There will be no knockout punch here. The Sun will always want to argue that any changes in its editorial approach – and scrapping Page 3 would be a historic one – are done on the paper’s own terms.

But Mr Dinsmore, with his circulation below two million and his paper’s reputation lately tarnished by the Mazher Mahmood affair, could do with having more of Britain’s women on his side.

True life comedy and strife: Danny Baker’s memoirs

Danny Baker's Great Album Showdown
Danny Baker's Great Album Showdown (BBC)

Jeff Pope somehow combines the role of head of factual drama at ITV Studios with being one of Britain’s most successful television writers.

His work is currently being aired on ITV with a month-long celebration of his true crime dramas, including Mrs Biggs, the story of the wife of Great Train Robber Ronnie Biggs, and Lucan, dramatising events leading to the disappearance of the notorious earl.

Philomena, the feature film he wrote with Steve Coogan, was nominated for an Oscar. Pope’s next big project is for the BBC, Cradle to Grave, an eight-part series on the childhood of Danny Baker, based on the presenter’s memoirs. The project has roots at ITV where Baker and Pope both worked on the London Weekend Television programme The Six O’Clock Show (as did I).
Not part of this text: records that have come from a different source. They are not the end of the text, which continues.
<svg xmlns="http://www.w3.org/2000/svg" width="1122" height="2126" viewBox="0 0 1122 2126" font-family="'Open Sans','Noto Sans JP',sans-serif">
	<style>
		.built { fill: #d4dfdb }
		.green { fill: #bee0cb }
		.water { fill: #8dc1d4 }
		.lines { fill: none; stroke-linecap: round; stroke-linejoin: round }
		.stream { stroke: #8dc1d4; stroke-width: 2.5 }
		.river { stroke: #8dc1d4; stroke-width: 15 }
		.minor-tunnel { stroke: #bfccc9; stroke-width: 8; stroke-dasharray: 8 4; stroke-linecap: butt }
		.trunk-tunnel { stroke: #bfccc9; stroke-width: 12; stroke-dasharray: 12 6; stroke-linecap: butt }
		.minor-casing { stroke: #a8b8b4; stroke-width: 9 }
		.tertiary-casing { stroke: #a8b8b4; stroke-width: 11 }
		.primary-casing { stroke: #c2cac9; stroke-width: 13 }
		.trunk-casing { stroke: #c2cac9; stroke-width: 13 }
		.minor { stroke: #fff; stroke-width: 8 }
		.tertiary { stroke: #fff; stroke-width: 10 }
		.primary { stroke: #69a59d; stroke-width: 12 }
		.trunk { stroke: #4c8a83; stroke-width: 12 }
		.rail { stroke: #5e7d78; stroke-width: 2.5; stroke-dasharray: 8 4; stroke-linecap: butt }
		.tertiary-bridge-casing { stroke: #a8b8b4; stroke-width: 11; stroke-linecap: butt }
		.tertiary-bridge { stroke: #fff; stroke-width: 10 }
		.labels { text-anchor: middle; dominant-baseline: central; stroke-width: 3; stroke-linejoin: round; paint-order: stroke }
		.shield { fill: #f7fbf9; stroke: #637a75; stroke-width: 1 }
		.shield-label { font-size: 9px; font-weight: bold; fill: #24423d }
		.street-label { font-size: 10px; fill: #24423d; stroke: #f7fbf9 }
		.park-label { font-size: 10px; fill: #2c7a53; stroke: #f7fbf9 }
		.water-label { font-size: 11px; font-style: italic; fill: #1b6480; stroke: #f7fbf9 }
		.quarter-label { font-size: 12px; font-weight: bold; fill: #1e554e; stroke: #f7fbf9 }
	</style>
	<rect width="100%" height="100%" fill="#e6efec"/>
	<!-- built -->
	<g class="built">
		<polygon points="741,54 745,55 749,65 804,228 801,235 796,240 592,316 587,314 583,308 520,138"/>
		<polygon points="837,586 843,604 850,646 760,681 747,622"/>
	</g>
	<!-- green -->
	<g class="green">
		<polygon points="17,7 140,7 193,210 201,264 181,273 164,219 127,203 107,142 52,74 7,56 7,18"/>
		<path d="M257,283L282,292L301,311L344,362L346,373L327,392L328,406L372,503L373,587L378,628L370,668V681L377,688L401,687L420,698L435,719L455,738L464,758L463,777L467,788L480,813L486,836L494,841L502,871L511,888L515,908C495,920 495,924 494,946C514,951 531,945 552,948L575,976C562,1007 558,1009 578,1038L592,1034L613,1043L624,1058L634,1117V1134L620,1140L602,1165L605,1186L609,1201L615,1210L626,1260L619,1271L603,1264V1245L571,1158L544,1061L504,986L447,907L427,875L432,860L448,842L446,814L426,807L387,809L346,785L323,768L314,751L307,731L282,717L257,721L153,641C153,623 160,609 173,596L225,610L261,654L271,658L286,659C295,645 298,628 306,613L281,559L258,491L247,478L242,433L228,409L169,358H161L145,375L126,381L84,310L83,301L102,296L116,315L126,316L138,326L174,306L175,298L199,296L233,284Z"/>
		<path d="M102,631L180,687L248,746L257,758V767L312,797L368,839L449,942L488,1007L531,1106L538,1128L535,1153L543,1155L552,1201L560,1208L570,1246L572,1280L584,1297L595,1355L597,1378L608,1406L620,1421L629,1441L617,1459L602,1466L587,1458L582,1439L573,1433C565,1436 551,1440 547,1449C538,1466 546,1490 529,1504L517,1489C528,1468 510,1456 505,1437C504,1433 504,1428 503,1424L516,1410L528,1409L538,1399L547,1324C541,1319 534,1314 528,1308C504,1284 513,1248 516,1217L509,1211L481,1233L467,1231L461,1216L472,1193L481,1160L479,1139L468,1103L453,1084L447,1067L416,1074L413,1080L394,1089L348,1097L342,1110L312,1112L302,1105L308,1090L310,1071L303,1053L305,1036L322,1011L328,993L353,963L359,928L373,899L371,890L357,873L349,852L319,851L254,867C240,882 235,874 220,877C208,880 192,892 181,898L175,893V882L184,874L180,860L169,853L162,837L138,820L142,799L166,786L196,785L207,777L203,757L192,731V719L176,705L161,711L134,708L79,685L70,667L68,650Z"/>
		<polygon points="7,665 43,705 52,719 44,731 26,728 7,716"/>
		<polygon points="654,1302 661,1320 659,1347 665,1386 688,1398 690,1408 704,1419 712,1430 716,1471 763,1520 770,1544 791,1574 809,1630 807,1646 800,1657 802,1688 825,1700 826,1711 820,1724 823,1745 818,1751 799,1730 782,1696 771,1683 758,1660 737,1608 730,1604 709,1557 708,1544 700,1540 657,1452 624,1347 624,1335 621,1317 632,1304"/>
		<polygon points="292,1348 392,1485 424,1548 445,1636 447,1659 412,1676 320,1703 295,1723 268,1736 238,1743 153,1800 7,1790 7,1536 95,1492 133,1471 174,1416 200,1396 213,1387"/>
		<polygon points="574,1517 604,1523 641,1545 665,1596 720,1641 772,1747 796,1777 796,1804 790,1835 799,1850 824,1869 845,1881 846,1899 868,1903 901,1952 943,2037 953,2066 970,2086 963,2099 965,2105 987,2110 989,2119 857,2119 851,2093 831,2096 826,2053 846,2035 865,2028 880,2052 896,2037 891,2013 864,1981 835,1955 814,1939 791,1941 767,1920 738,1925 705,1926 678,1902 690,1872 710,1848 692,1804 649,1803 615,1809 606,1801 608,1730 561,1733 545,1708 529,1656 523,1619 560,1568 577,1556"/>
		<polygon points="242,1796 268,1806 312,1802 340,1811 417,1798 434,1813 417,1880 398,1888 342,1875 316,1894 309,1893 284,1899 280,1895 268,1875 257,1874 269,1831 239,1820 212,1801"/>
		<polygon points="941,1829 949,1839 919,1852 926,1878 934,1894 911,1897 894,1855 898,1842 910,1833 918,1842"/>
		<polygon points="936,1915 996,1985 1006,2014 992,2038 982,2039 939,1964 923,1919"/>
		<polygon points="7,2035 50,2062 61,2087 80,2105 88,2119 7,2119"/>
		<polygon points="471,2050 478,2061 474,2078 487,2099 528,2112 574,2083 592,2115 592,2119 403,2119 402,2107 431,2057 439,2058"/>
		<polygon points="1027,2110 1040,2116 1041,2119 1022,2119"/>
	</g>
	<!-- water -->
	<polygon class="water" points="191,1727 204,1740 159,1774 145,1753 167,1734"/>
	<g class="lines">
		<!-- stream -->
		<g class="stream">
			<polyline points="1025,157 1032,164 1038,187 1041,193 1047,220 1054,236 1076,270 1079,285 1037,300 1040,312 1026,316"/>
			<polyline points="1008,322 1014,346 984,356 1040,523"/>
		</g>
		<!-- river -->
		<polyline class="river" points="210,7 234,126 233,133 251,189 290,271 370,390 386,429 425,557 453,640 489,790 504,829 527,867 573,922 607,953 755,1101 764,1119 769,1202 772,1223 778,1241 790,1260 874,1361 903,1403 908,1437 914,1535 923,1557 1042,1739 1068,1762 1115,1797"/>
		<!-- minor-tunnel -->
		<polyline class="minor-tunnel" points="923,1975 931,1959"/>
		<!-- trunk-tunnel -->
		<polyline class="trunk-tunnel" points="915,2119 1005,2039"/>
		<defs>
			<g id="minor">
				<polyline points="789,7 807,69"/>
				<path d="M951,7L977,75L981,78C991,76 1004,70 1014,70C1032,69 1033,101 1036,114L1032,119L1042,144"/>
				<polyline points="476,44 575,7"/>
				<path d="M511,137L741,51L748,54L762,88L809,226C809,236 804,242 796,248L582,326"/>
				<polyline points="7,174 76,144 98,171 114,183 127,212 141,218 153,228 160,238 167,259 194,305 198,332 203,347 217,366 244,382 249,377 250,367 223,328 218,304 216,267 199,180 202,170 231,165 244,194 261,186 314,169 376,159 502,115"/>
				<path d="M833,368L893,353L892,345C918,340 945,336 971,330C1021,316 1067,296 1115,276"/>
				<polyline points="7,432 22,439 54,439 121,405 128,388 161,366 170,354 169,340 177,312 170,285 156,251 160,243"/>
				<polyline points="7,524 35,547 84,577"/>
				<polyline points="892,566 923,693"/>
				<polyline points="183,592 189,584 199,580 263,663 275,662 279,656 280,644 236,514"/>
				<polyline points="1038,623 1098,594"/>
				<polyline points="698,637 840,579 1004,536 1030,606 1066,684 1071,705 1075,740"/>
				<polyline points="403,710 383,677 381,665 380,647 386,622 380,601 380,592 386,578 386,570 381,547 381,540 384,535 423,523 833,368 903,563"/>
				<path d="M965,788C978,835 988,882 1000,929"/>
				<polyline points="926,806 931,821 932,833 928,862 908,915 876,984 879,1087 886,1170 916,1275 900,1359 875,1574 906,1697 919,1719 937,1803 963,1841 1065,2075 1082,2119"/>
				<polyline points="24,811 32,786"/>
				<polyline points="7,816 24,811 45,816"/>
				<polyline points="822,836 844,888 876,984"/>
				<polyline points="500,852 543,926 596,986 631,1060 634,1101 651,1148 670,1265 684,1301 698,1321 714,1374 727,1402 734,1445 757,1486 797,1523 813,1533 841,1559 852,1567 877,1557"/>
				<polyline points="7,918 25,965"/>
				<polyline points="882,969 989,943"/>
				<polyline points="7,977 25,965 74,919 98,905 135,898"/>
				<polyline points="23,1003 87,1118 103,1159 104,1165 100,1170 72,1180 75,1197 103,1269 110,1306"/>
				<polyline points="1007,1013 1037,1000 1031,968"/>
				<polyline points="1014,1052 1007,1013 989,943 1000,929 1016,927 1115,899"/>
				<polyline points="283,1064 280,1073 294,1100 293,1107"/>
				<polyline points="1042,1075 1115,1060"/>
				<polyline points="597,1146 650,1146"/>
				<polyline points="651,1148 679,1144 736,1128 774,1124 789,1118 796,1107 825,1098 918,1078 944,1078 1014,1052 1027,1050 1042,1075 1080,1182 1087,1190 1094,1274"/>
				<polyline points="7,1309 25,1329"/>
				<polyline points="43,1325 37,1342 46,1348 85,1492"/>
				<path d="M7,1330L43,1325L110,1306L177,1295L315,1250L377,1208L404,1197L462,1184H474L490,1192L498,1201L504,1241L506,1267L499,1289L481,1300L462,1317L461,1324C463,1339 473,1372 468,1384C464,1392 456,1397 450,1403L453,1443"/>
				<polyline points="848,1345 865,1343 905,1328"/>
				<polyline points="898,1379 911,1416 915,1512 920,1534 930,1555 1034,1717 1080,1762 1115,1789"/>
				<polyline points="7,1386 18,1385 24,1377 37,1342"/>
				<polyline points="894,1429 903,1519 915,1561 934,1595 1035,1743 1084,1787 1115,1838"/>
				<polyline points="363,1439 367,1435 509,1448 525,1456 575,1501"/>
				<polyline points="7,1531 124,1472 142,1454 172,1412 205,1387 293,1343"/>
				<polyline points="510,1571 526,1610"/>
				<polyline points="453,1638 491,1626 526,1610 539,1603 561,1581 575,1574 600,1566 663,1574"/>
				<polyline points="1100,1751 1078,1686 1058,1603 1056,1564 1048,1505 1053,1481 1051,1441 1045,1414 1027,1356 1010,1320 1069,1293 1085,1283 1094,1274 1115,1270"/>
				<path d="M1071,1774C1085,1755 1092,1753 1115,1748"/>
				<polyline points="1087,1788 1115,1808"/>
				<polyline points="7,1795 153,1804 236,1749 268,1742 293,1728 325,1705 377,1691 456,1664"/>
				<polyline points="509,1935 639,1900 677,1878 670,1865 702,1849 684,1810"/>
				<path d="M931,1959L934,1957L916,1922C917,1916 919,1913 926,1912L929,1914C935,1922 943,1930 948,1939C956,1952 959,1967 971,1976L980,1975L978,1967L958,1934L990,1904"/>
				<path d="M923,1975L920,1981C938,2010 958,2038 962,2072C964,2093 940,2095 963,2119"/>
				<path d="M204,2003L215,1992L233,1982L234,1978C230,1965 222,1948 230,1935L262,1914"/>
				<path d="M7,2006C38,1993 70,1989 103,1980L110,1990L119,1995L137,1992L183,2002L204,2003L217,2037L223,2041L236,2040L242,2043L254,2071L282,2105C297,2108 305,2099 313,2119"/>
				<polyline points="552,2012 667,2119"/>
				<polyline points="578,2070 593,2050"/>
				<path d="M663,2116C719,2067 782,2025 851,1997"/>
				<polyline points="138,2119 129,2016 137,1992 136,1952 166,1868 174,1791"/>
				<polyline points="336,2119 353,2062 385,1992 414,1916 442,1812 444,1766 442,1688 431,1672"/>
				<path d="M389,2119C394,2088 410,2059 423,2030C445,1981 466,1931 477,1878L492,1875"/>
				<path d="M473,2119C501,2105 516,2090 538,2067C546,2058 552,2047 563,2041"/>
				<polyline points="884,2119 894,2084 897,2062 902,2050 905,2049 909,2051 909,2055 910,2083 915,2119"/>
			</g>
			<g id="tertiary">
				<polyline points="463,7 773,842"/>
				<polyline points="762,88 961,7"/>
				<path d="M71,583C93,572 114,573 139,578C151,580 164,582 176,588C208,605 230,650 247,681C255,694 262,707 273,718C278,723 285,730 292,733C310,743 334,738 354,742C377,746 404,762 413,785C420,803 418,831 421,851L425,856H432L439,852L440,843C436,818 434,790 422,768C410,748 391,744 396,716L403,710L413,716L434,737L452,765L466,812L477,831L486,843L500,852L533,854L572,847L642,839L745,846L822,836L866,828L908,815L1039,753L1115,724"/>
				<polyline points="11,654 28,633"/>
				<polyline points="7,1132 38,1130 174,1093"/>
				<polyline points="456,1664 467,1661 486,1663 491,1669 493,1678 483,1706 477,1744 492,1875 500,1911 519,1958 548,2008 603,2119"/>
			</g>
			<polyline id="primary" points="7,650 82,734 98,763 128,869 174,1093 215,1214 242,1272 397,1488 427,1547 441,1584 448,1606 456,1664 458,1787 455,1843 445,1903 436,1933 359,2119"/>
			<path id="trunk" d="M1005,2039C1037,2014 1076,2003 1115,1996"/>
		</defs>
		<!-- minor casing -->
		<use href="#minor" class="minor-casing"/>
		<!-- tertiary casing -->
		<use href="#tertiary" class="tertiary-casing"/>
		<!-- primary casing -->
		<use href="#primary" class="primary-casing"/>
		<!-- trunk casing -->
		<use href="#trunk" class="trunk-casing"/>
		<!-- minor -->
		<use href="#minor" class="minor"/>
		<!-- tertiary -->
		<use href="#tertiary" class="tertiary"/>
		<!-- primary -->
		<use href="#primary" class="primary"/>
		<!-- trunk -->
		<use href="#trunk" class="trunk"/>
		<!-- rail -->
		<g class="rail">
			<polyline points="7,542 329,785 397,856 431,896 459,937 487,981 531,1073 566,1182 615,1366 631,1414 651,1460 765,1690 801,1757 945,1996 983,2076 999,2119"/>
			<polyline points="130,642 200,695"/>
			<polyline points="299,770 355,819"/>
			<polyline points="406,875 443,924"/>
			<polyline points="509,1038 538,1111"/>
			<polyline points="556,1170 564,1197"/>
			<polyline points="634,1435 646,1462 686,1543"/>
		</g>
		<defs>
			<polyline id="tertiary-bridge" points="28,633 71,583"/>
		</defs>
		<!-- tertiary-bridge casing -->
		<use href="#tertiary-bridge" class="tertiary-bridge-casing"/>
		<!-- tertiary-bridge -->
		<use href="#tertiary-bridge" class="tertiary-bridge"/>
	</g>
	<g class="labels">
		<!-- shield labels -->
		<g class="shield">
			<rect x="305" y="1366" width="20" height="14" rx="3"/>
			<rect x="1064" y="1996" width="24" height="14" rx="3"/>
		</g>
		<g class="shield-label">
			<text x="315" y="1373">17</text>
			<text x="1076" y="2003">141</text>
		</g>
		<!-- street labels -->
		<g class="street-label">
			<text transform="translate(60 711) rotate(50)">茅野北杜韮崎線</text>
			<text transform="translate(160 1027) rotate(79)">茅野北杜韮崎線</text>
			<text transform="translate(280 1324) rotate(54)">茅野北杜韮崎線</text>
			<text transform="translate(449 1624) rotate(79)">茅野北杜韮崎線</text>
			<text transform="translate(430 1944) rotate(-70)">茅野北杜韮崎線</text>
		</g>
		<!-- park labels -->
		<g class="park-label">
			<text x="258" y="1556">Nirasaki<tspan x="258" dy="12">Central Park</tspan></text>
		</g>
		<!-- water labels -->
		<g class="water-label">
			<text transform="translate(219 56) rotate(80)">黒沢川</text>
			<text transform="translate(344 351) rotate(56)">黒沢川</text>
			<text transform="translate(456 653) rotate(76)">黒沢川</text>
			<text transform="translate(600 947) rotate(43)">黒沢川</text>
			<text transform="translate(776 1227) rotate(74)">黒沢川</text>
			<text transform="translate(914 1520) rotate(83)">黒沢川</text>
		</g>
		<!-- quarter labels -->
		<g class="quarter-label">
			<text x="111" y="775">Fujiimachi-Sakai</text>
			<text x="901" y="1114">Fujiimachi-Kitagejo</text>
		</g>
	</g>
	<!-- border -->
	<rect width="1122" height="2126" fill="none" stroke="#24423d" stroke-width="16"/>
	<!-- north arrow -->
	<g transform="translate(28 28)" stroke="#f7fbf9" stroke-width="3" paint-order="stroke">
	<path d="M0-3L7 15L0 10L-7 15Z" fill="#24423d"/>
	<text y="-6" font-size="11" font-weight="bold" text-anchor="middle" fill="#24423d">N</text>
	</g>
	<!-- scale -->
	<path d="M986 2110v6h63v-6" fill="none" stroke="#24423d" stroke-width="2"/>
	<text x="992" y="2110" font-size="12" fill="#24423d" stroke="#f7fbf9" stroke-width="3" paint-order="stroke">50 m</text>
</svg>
Pope clearly remembers Danny’s father, Fred “Spud” Baker, a ducking and diving London ex-docker and key character in the new drama, visiting his son in hospitality at ITV’s studios at London’s South Bank. The classic Spud story features a young Danny following his father’s orders to tell an insurance man he is not at home, only for Spud to interrupt the conversation to tell the disbelieving visitor: “If he says I’m not home, I’m not home!”

Cradle to Grave, says Pope, will be a story of the Bakers against the world. “It’s how Spud fought for the best for his family, not always on the right side of the law.”

Though he is known for crime stories, the writer says Baker’s story will allow him to mix comedy with real-life events. “With Danny’s childhood in south London, and all the wonderful stories, this is the perfect opportunity to do that.”

The action finishes with Baker’s character still in his mid-teens, allowing for further series.

Pope’s recent work also includes Cilla, the dramatisation of another icon of the ITV building, where she used to present Surprise Surprise! and Blind Date. “I vividly remember seeing Cilla and her husband, Bobby, in the corridors and the lifts,” he says. Who will he pick for his next biopic, former boss Greg Dyke?